Frans de Waal provided an enlightening examination of the similarities between us and some of our animal kin in his book Mama's Last Hug: Animal Emotions and What They Tell Us about Ourselves.  A lower class of animal might survive with the instinct to bite anything it encounters.  Of course, some things will bite back or respond in other lethal ways.  What more advanced animals developed were emotions.  An emotion differs from an instinct because it causes no direct action.  What it does is prepare the body to take action and provides this higher order animal with the time to decide what is the best course of action.  Fear can be responded to with flight, fight, hide, or do nothing at all.  Four options are better than one. 

Emotions were designed to produce physical responses.  It was as though evolution decided that animals would get along better if they could understand the emotions of their neighbors.  Facial expressions tend to make our emotions apparent to an observer.  This knowledge is usually used for prosocial purposes, but antisocial behavior can follow should one specimen try to take advantage of the emotional state of another. 

Perhaps the most socially important emotion is empathy.  Empathy can be defined as the ability to interpret and share the feelings of another.  What de Vaal wishes to make perfectly clear is that the emotion of empathy is not restricted to humans, and that empathy is a physical phenomenon—our bodies are designed to participate in the process, and its activities often take place subconsciously.  One thing that research has established is that emotions are conveyed by facial expressions and animals are excellent at interpreting these signals, particularly within their own species.  Part of the mechanism of empathizing is the unconscious mimicking of observed expressions of another. 

Humans have a large number of facial muscles allowing it to produce an incredible number of very nuanced expressions.  Are humans unique in possessing such complex responses?  Perhaps, but not by much. 

“When a team of behavioral scientists and anthropologists finally tested the idea by carefully dissecting the faces of two dead chimpanzees, they found the exact same number of mimetic muscles as in the human face—and surprising few differences.” 

Scientists tell us that the human line evolved off the chimpanzee line 4-6 million years ago.  It is difficult to believe that both species evolved by developing the exact same facial musculature.  That capability to emote and presumably recognize emotion, must have developed long before the two species diverged. 

Nature really worked hard to provide us the tools for successful socializing.  But nowhere was there a rule describing how the tools should be used.  I agree with Menand’s final comment.

“Only we can tell us how to live.

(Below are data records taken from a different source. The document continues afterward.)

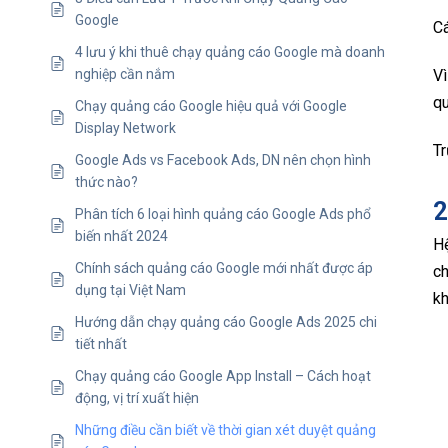
Google
Cá
4 lưu ý khi thuê chạy quảng cáo Google mà doanh
nghiệp cần nắm
Vì
qu
Chạy quảng cáo Google hiệu quả với Google
Display Network
Tr
Google Ads vs Facebook Ads, DN nên chọn hình
thức nào?
2
Phân tích 6 loại hình quảng cáo Google Ads phổ
biến nhất 2024
H
Chính sách quảng cáo Google mới nhất được áp
ch
dụng tại Việt Nam
kh
Hướng dẫn chạy quảng cáo Google Ads 2025 chi
tiết nhất
Chạy quảng cáo Google App Install – Cách hoạt
động, vị trí xuất hiện
Những điều cần biết về thời gian xét duyệt quảng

There is nothing that prevents us from deciding that the goal of life should be to be as unnatural as possible. ‘Human nature’ is just another looking glass.”

King anticipated that the nature-nurture arguments would continue by including a quote from the famous physicist Max Planck. 

“A new scientific truth does not triumph by convincing its opponents and making them see the light, but rather because its opponents eventually die, and a new generation grows up that is familiar with it.”